● **EXERCISE AIM**: The required answer is the data below, restated word for word with images omitted.

Items from a dataset:
◇ ◇ ◇ ◇ ◇

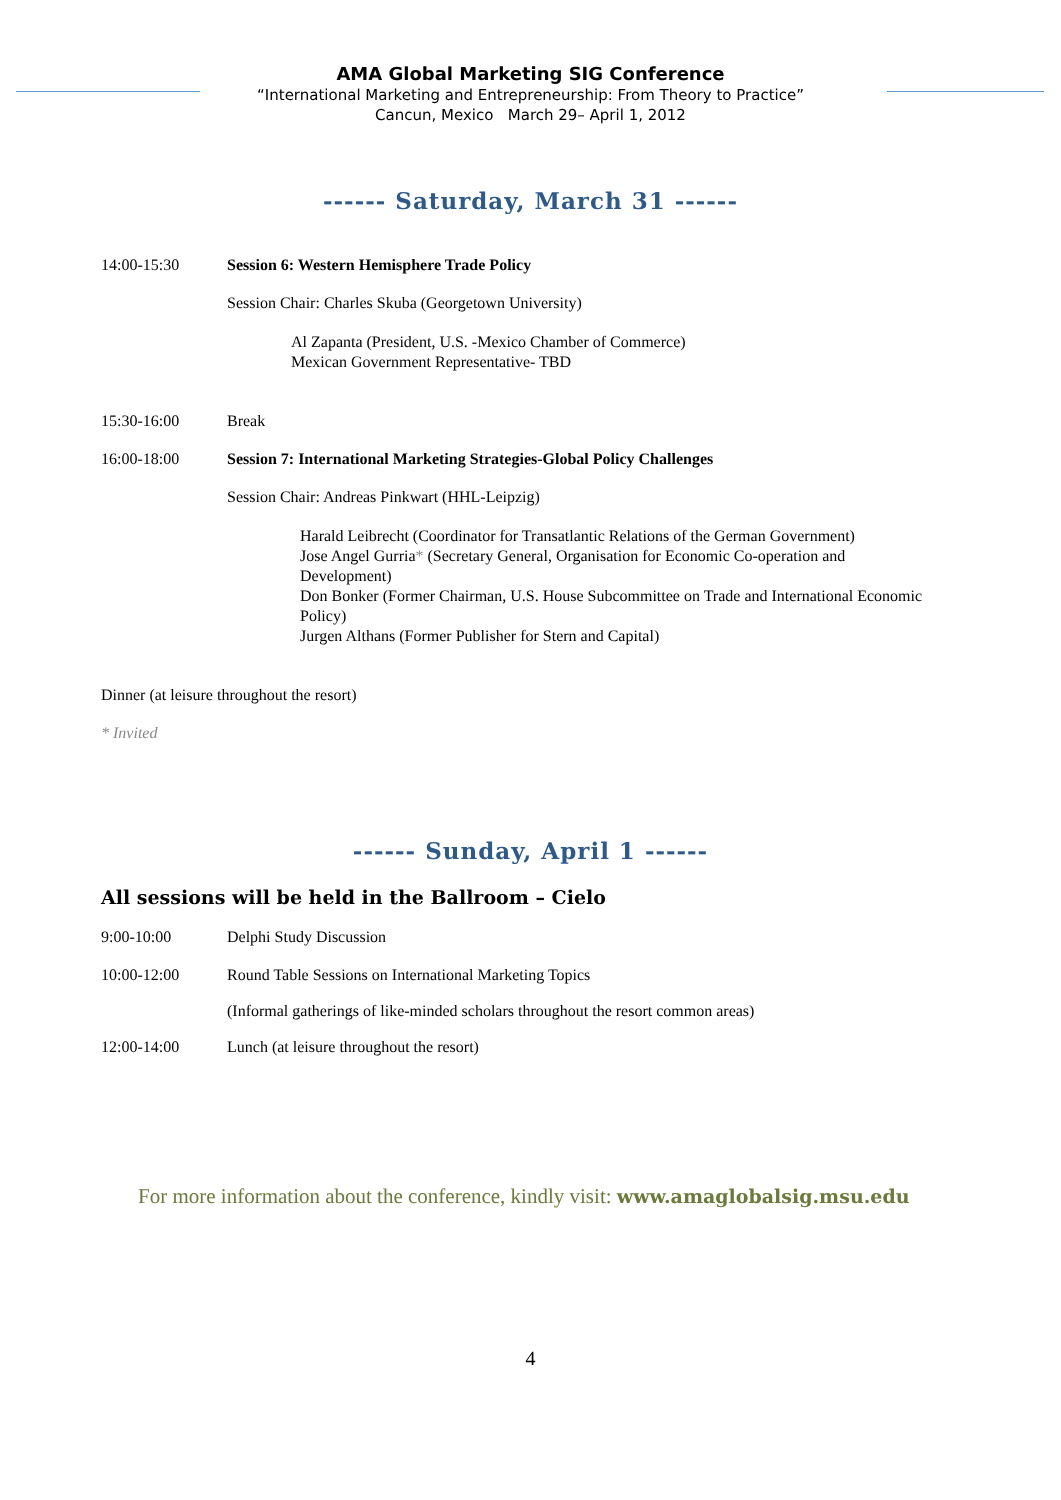AMA Global Marketing SIG Conference
“International Marketing and Entrepreneurship: From Theory to Practice”
Cancun, Mexico March 29– April 1, 2012
------ Saturday, March 31 ------
14:00-15:30 Session 6: Western Hemisphere Trade Policy
Session Chair: Charles Skuba (Georgetown University)
Al Zapanta (President, U.S. -Mexico Chamber of Commerce)
Mexican Government Representative- TBD
15:30-16:00 Break
16:00-18:00 Session 7: International Marketing Strategies-Global Policy Challenges
Session Chair: Andreas Pinkwart (HHL-Leipzig)
Harald Leibrecht (Coordinator for Transatlantic Relations of the German Government)
Jose Angel Gurria* (Secretary General, Organisation for Economic Co-operation and Development)
Don Bonker (Former Chairman, U.S. House Subcommittee on Trade and International Economic Policy)
Jurgen Althans (Former Publisher for Stern and Capital)
Dinner (at leisure throughout the resort)
* Invited
------ Sunday, April 1 ------
All sessions will be held in the Ballroom – Cielo
9:00-10:00 Delphi Study Discussion
10:00-12:00 Round Table Sessions on International Marketing Topics
(Informal gatherings of like-minded scholars throughout the resort common areas)
12:00-14:00 Lunch (at leisure throughout the resort)
For more information about the conference, kindly visit: www.amaglobalsig.msu.edu
4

◇ ◇ ◇ ◇ ◇

● **RESPONSE TO THE TASK**:
AMA Global Marketing SIG Conference
“International Marketing and Entrepreneurship: From Theory to Practice”
Cancun, Mexico March 29– April 1, 2012
------ Saturday, March 31 ------
14:00-15:30 Session 6: Western Hemisphere Trade Policy
Session Chair: Charles Skuba (Georgetown University)
Al Zapanta (President, U.S. -Mexico Chamber of Commerce)
Mexican Government Representative- TBD
15:30-16:00 Break
16:00-18:00 Session 7: International Marketing Strategies-Global Policy Challenges
Session Chair: Andreas Pinkwart (HHL-Leipzig)
Harald Leibrecht (Coordinator for Transatlantic Relations of the German Government)
Jose Angel Gurria* (Secretary General, Organisation for Economic Co-operation and Development)
Don Bonker (Former Chairman, U.S. House Subcommittee on Trade and International Economic Policy)
Jurgen Althans (Former Publisher for Stern and Capital)
Dinner (at leisure throughout the resort)
* Invited
------ Sunday, April 1 ------
All sessions will be held in the Ballroom – Cielo
9:00-10:00 Delphi Study Discussion
10:00-12:00 Round Table Sessions on International Marketing Topics
(Informal gatherings of like-minded scholars throughout the resort common areas)
12:00-14:00 Lunch (at leisure throughout the resort)
For more information about the conference, kindly visit: www.amaglobalsig.msu.edu
4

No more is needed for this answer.